By Nicholas Nehamas
Atlas Plaza — Design District’s home to Rolex, Longchamp and Michael’s Genuine Food & Drink — has sold for $65 million, about $3,300 per square foot, as investors seek to cluster in and around Miami’s newest center for luxury retail.
The buyers are TriStar Capital and RFR Holdings, two New York-based companies that have also developed the W South Beach hotel, and earlier this week, bought two properties on Lincoln Road for $18.5 million, about $6,580 per square foot .
“Miami has a lot of shopping, but it doesn’t have the equivalent of a Fifth Avenue or Rodeo Drive,” said David Edelstein, who runs TriStar. “We think the Design District has that potential.”
The parcels sold have addresses at 114 NE 40th St., 130 NE 40th St. and 135 NE 39th St., and contain about 19,700 square feet of land.

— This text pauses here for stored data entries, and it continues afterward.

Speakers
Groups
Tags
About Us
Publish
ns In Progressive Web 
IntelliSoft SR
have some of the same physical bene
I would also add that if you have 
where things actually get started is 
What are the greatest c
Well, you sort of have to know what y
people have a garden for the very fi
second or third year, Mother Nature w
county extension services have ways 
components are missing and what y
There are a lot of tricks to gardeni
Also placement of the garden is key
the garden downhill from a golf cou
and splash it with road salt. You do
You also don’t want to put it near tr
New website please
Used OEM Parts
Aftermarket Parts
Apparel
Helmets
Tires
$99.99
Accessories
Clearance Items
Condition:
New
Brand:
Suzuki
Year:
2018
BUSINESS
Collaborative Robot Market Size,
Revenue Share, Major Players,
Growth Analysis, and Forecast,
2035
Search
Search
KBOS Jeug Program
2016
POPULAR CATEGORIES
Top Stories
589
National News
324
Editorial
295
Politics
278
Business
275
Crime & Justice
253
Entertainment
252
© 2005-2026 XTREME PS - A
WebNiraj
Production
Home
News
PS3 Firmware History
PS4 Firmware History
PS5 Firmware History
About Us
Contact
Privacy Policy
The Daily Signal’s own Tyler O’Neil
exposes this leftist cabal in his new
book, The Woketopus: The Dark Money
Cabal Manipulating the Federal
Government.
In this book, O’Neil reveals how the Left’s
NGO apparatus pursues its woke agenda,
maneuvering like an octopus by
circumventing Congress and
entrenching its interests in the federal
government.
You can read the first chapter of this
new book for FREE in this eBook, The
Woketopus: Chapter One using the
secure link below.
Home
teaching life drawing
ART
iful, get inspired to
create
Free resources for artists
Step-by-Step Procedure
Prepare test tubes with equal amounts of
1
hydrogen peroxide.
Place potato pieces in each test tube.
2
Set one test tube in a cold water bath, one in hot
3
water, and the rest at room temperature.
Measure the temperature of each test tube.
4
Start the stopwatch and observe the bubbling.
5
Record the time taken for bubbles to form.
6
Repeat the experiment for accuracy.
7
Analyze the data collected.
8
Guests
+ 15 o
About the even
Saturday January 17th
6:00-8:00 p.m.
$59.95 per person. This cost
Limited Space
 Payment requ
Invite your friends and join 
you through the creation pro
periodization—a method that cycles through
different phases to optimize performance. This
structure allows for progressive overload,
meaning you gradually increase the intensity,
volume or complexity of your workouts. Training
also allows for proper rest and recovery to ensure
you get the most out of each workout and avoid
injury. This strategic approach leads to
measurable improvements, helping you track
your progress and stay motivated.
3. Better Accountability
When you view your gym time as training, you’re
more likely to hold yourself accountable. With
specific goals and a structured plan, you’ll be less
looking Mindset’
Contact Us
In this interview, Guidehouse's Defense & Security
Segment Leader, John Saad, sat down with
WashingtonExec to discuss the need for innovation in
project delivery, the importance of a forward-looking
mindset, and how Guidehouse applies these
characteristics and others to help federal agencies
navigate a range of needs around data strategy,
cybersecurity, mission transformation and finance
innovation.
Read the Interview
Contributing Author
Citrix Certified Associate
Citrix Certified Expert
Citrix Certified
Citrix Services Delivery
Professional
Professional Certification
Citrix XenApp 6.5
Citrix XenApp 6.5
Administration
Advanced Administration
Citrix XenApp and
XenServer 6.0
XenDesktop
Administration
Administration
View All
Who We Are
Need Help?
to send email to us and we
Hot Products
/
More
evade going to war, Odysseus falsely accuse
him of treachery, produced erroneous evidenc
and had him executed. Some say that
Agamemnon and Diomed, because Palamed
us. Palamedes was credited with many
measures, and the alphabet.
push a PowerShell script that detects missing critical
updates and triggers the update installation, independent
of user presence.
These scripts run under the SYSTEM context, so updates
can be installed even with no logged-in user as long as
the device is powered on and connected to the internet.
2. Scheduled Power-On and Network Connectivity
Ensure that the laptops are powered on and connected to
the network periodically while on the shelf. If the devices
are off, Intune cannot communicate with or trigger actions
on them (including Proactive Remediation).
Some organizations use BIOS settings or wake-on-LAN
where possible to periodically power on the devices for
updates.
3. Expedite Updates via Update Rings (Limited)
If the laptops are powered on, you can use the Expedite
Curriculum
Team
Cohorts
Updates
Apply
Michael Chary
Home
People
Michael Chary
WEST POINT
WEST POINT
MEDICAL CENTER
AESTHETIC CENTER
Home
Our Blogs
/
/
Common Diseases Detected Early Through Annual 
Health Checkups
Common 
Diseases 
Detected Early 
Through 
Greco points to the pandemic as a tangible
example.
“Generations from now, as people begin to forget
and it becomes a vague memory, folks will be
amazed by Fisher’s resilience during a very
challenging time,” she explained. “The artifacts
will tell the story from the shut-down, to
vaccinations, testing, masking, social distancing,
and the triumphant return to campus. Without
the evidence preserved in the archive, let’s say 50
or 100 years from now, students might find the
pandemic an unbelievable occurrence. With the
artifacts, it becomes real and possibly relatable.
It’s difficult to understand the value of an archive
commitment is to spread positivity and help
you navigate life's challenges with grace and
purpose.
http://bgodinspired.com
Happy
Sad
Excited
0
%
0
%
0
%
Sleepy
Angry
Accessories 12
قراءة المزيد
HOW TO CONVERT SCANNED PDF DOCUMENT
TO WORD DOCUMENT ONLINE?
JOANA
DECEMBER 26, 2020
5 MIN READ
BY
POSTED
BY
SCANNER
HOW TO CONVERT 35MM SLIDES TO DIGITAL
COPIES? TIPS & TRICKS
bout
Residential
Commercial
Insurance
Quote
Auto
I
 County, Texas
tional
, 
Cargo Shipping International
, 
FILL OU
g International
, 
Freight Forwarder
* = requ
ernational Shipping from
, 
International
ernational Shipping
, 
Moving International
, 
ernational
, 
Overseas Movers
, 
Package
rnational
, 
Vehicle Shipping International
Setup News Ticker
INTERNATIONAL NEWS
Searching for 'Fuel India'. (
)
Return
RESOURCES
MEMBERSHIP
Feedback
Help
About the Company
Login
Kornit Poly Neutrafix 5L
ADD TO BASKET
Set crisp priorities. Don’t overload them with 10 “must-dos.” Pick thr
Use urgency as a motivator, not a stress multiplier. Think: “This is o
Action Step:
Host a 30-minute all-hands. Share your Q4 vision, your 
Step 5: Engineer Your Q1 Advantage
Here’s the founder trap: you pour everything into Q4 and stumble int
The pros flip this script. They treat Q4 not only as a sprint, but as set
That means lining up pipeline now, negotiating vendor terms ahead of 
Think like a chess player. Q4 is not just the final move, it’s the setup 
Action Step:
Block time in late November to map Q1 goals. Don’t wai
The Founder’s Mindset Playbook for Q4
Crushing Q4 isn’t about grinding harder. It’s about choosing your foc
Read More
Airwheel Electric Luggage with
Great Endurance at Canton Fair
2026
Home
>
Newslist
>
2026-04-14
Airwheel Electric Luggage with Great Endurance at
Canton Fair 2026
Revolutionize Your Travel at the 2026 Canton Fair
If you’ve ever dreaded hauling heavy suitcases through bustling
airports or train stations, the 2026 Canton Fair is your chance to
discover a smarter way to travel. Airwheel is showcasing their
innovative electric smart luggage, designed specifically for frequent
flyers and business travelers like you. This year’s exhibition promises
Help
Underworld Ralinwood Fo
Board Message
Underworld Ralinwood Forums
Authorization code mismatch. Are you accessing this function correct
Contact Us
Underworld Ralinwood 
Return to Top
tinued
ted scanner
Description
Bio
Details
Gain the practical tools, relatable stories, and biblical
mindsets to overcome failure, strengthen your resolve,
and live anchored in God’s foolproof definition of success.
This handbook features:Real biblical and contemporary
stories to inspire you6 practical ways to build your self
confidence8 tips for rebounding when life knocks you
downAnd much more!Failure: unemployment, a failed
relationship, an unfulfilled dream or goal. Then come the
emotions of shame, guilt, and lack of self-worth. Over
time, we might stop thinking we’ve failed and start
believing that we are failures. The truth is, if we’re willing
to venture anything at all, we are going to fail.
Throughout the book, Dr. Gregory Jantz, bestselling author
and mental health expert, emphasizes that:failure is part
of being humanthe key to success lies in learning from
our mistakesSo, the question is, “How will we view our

Other tenants at Atlas Plaza include Scotch & Soda, Sebastien James and Roberto Coin, as well as a recently completed 5,000-square-foot building that has not yet been leased.
County records list the seller as Russell Atlas, a local property owner and real estate broker.
Developer Craig Robins, who spearheaded the creation of the Design District and owns most of its properties with partner L Real Estate, recently announced an expansion that will bring about 60 new stores and restaurants to the pedestrian-friendly neighborhood by mid-2017.
Robins said he welcomes the presence of other developers in the neighborhood.
“It’s really making the Design District a more exciting place,” he said.
Benjamin Mandell, a commercial broker at RKF who represented TriStar and RFR in the recent purchase, said that the district’s high-end tenant mix is drawing investors to the area.
“You have people coming to see Cartier, Hermes, Tom Ford and all these other stores,” Mandell said. “This parcel is made even more attractive by the brands that are around it.”
Most of the tenants at Atlas Plaza have leases between five and eight years, according to Edelstein. He said he doesn’t plan on redeveloping the properties in the short term. “The development potential is there, but that’s down the road,” Edelstein said.
The Design District is a less risky investment than other emerging neighborhoods in Miami including Wynwood, said Michael Fay, managing director at the commercial real estate firm Avison Young.
“It’s already been validated by the luxury goods companies,” Fay said. “They are already there or they’re setting up shop.”
Other developers have also been investing in the Design District and its surrounding areas as the neighborhood grows, including Richard LeFrak, the Safra family, Raymond Gindi, Michael Comras and Chicago’s General Growth Properties.
South Florida’s market for luxury retail is growing quickly, Fay added. The Bal Harbour Shops are the highest-grossing U.S. shopping center, according to the International Council of Shopping Centers. And Brickell City Centre, anchored by Saks Fifth Avenue, opens in the fall of 2016.